Егор Степанович вздохнул и заявил, что он собороваться решил маленько обождать. А ежели что, то непременно пошлет за попом.
…Так он проскрипел недели три. А сегодня, когда все домашние ушли на полив в огород, он на четвереньках выбрался на крыльцо, посмотрел на солнышко:
«Светит-то как… Вот кто вечно светит и не тускнеет, а мы тускнеем…»
Немного полежал на припеке, потом с трудом поднялся и медленно задвигался по двору.
В плетне торчала метелка. Три недели тому назад Егор Степанович сам воткнул ее. Метелка показалась тяжелой: дрогнули ноги.
Мел двор и в навозной куче нашел ржавый царский пятак, с орлом. Подойдя к крыльцу, начал тереть пятаком о доску. Тер и думал:
«Пятак ведь… А купить на него – ничего не купишь, и бросить жалко: пятак».
И тут же на миг – на один только миг – ему показалось, что он такой же вот старый пятак…
Стукнула калитка, Егор Степанович обернулся.
В калитку не вошел, а боком втиснулся, будто прибитый кутенок, Шлёнка.
– Поднялся? – еще издали заговорил он.
– А ты думал – я подохну? Не подохну. Ни гром, ни молния нас не возьмут.
– Да-а, нет. Что ты! Рад я – встал ты.
– Знаем радость вашу, – не бросая тереть пятак, оборвал его Егор Степанович. – Зачем говорю, пришел?
– Огнев пропал, – заговорил Шлёнка, глядя через плетень во двор к Николаю Пырякину. – Как тогда с тобой простился – в тот же день и пропал. Куда делся, неизвестно. Кто говорит, в Москву укатил, а кто – удавился, слышишь, где ни на есть в лесу… от горя. Жисть, слышь, не мила.
– Ну, что же? Пропал? Ну, и пропал. Ну и ну.
– Может, артель без него того… развалится аль что… Как мы все тогда говорили… гарнизоваться надо аль что.

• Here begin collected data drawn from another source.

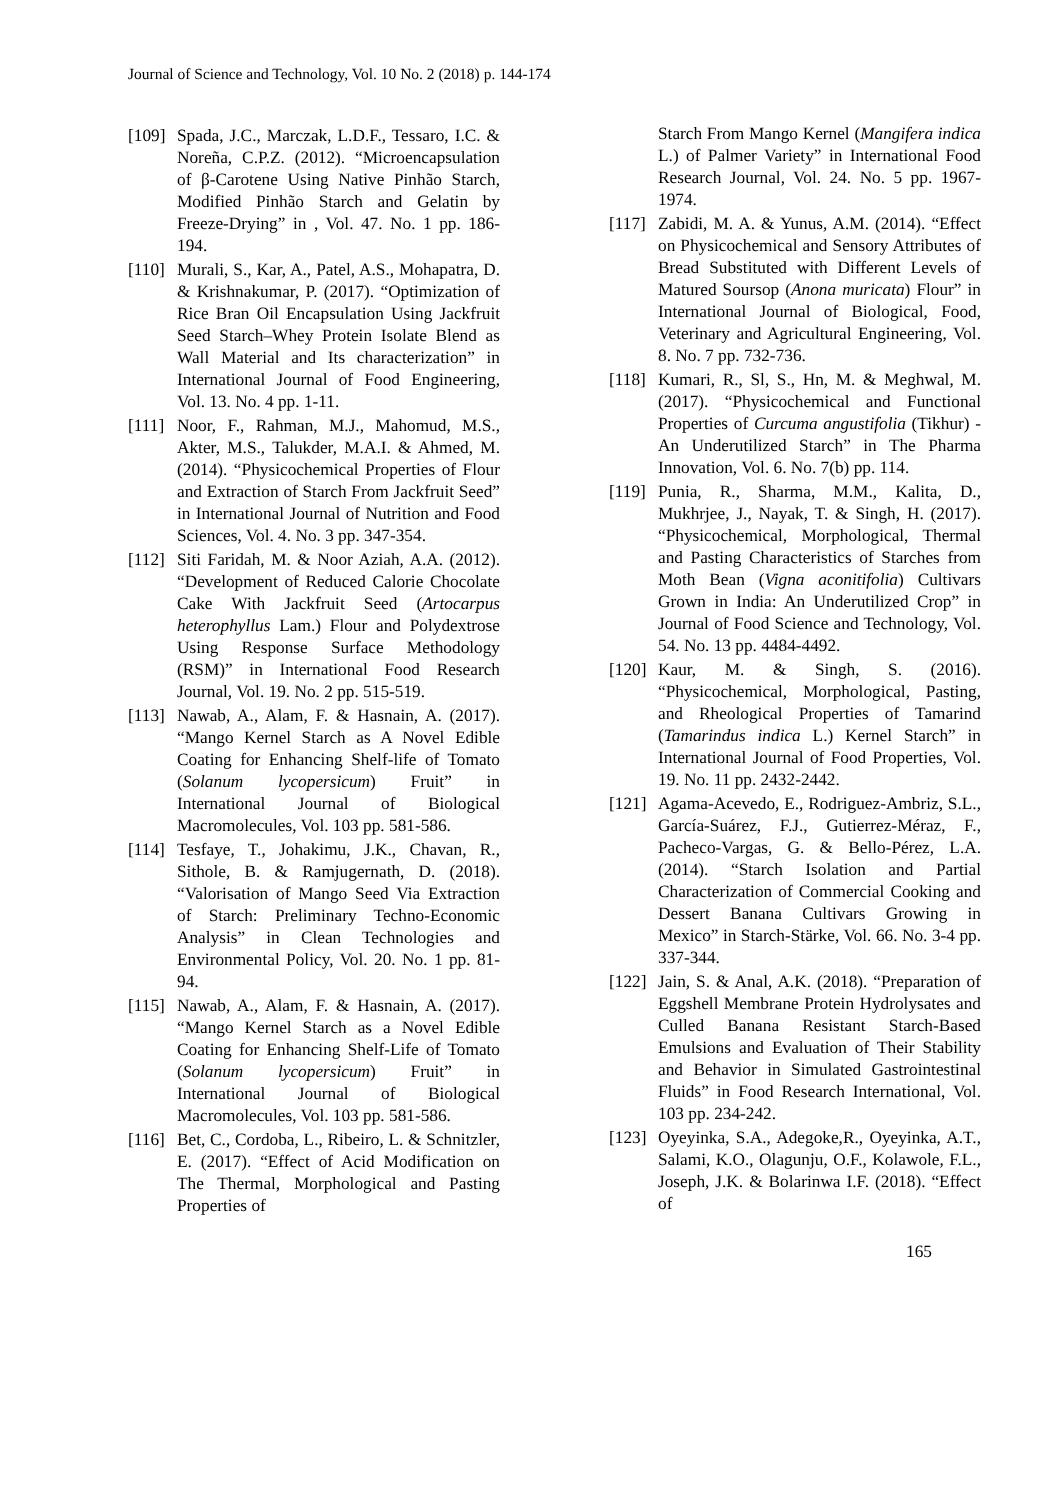Journal of Science and Technology, Vol. 10 No. 2 (2018) p. 144-174
[109]
Spada, J.C., Marczak, L.D.F., Tessaro, I.C. & Noreña, C.P.Z. (2012). “Microencapsulation of β-Carotene Using Native Pinhão Starch, Modified Pinhão Starch and Gelatin by Freeze-Drying” in , Vol. 47. No. 1 pp. 186-194.
[110]
Murali, S., Kar, A., Patel, A.S., Mohapatra, D. & Krishnakumar, P. (2017). “Optimization of Rice Bran Oil Encapsulation Using Jackfruit Seed Starch–Whey Protein Isolate Blend as Wall Material and Its characterization” in International Journal of Food Engineering, Vol. 13. No. 4 pp. 1-11.
[111]
Noor, F., Rahman, M.J., Mahomud, M.S., Akter, M.S., Talukder, M.A.I. & Ahmed, M. (2014). “Physicochemical Properties of Flour and Extraction of Starch From Jackfruit Seed” in International Journal of Nutrition and Food Sciences, Vol. 4. No. 3 pp. 347-354.
[112]
Siti Faridah, M. & Noor Aziah, A.A. (2012). “Development of Reduced Calorie Chocolate Cake With Jackfruit Seed (Artocarpus heterophyllus Lam.) Flour and Polydextrose Using Response Surface Methodology (RSM)” in International Food Research Journal, Vol. 19. No. 2 pp. 515-519.
[113]
Nawab, A., Alam, F. & Hasnain, A. (2017). “Mango Kernel Starch as A Novel Edible Coating for Enhancing Shelf-life of Tomato (Solanum lycopersicum) Fruit” in International Journal of Biological Macromolecules, Vol. 103 pp. 581-586.
[114]
Tesfaye, T., Johakimu, J.K., Chavan, R., Sithole, B. & Ramjugernath, D. (2018). “Valorisation of Mango Seed Via Extraction of Starch: Preliminary Techno-Economic Analysis” in Clean Technologies and Environmental Policy, Vol. 20. No. 1 pp. 81-94.
[115]
Nawab, A., Alam, F. & Hasnain, A. (2017). “Mango Kernel Starch as a Novel Edible Coating for Enhancing Shelf-Life of Tomato (Solanum lycopersicum) Fruit” in International Journal of Biological Macromolecules, Vol. 103 pp. 581-586.
[116]
Bet, C., Cordoba, L., Ribeiro, L. & Schnitzler, E. (2017). “Effect of Acid Modification on The Thermal, Morphological and Pasting Properties of
Starch From Mango Kernel (Mangifera indica L.) of Palmer Variety” in International Food Research Journal, Vol. 24. No. 5 pp. 1967-1974.
[117]
Zabidi, M. A. & Yunus, A.M. (2014). “Effect on Physicochemical and Sensory Attributes of Bread Substituted with Different Levels of Matured Soursop (Anona muricata) Flour” in International Journal of Biological, Food, Veterinary and Agricultural Engineering, Vol. 8. No. 7 pp. 732-736.
[118]
Kumari, R., Sl, S., Hn, M. & Meghwal, M. (2017). “Physicochemical and Functional Properties of Curcuma angustifolia (Tikhur) - An Underutilized Starch” in The Pharma Innovation, Vol. 6. No. 7(b) pp. 114.
[119]
Punia, R., Sharma, M.M., Kalita, D., Mukhrjee, J., Nayak, T. & Singh, H. (2017). “Physicochemical, Morphological, Thermal and Pasting Characteristics of Starches from Moth Bean (Vigna aconitifolia) Cultivars Grown in India: An Underutilized Crop” in Journal of Food Science and Technology, Vol. 54. No. 13 pp. 4484-4492.
[120]
Kaur, M. & Singh, S. (2016). “Physicochemical, Morphological, Pasting, and Rheological Properties of Tamarind (Tamarindus indica L.) Kernel Starch” in International Journal of Food Properties, Vol. 19. No. 11 pp. 2432-2442.
[121]
Agama-Acevedo, E., Rodriguez-Ambriz, S.L., García-Suárez, F.J., Gutierrez-Méraz, F., Pacheco-Vargas, G. & Bello-Pérez, L.A. (2014). “Starch Isolation and Partial Characterization of Commercial Cooking and Dessert Banana Cultivars Growing in Mexico” in Starch-Stärke, Vol. 66. No. 3-4 pp. 337-344.
[122]
Jain, S. & Anal, A.K. (2018). “Preparation of Eggshell Membrane Protein Hydrolysates and Culled Banana Resistant Starch-Based Emulsions and Evaluation of Their Stability and Behavior in Simulated Gastrointestinal Fluids” in Food Research International, Vol. 103 pp. 234-242.
[123]
Oyeyinka, S.A., Adegoke,R., Oyeyinka, A.T., Salami, K.O., Olagunju, O.F., Kolawole, F.L., Joseph, J.K. & Bolarinwa I.F. (2018). “Effect of
165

– Ну, и развалится… Ты думаешь, я вот так против родни и попру? Ну, пропал. А ты что? Опять за мукой? Нету больше, – Чухляв развел руками. – Нету! Не припасено для тебя. Ну? Что стоишь? Ступай, говорю. В бедняцкий комитет ступай.
– Не дают в комитете. «Ты, слышь, супротив начинаний: за Егора Степановича держишься».

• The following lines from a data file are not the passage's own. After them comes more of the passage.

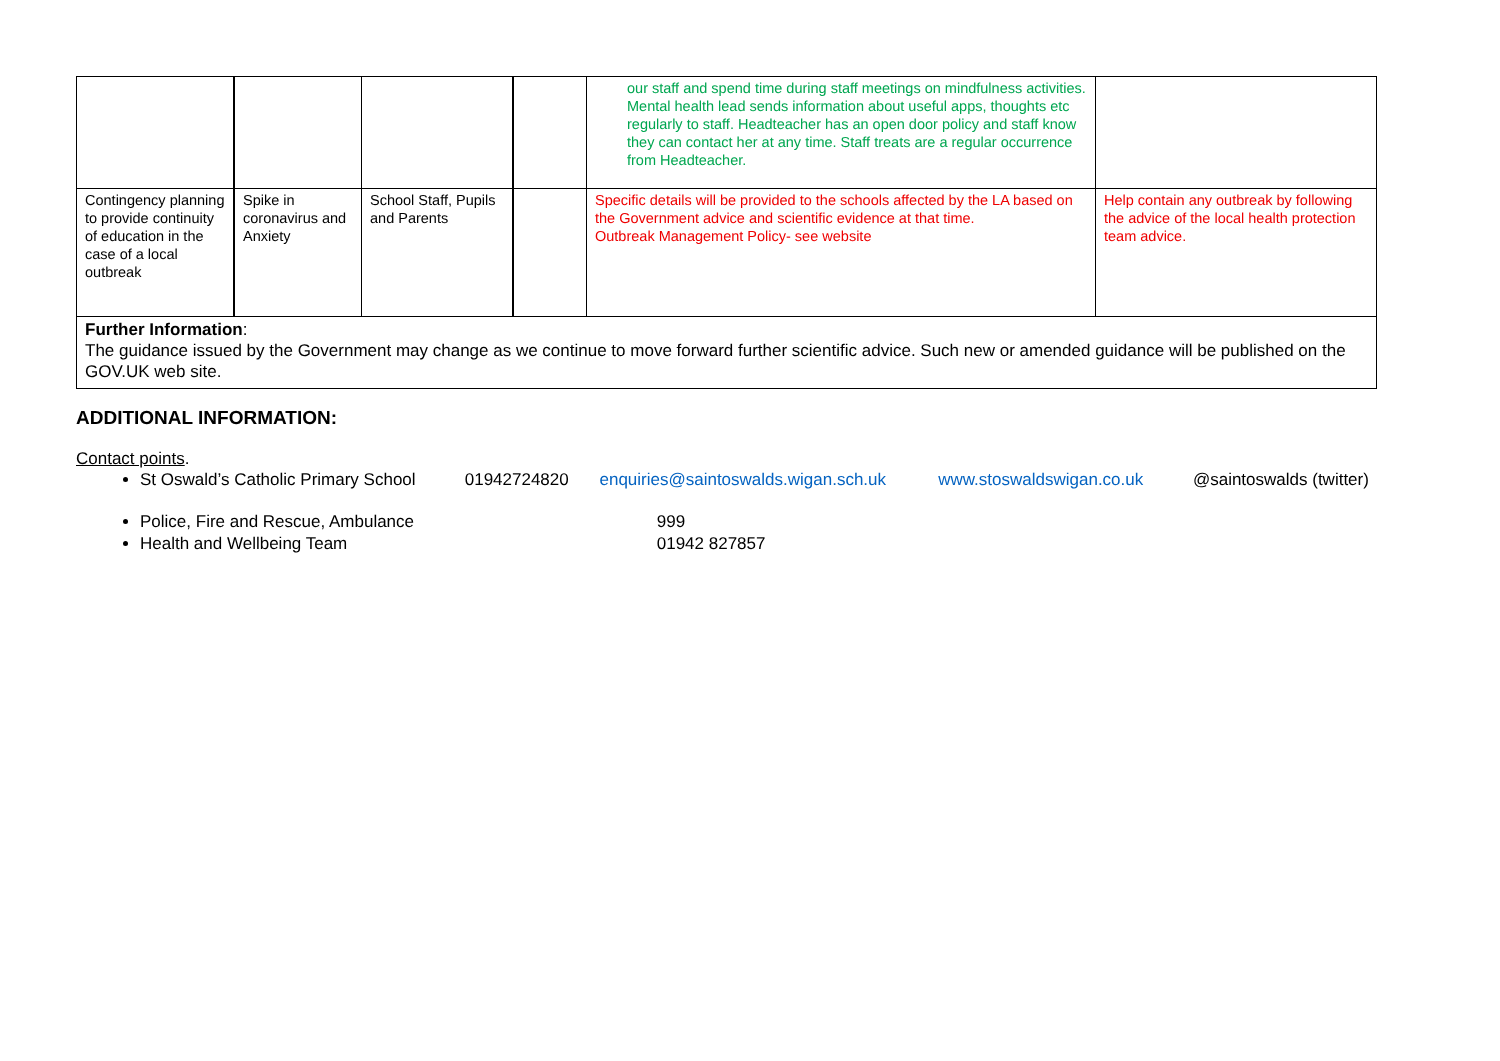| | | | | our staff and spend time during staff meetings on mindfulness activities. Mental health lead sends information about useful apps, thoughts etc regularly to staff. Headteacher has an open door policy and staff know they can contact her at any time. Staff treats are a regular occurrence from Headteacher. | |
| Contingency planning to provide continuity of education in the case of a local outbreak | Spike in coronavirus and Anxiety | School Staff, Pupils and Parents | | Specific details will be provided to the schools affected by the LA based on the Government advice and scientific evidence at that time. Outbreak Management Policy- see website | Help contain any outbreak by following the advice of the local health protection team advice. |
| Further Information : The guidance issued by the Government may change as we continue to move forward further scientific advice. Such new or amended guidance will be published on the GOV.UK web site. | | | | | |
ADDITIONAL INFORMATION:
Contact points.
St Oswald’s Catholic Primary School 01942724820 enquiries@saintoswalds.wigan.sch.uk www.stoswaldswigan.co.uk @saintoswalds (twitter)
Police, Fire and Rescue, Ambulance 999
Health and Wellbeing Team 01942 827857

– А-а-а, – Егор Степанович скособочился, – а у меня-то что? Баржа, что ль, для тебя? А? Мне-то кто дал? Вы все там – пролетарь фырь-мырь, наша власть. Власть-то ваша, а кусок чужой… Хахали! На, вот, – протянул старый пятак, – царский еще.
– На кой мне его…
– А-а-а, богатый! Брезговаешь пятаком… Ну, у меня останется!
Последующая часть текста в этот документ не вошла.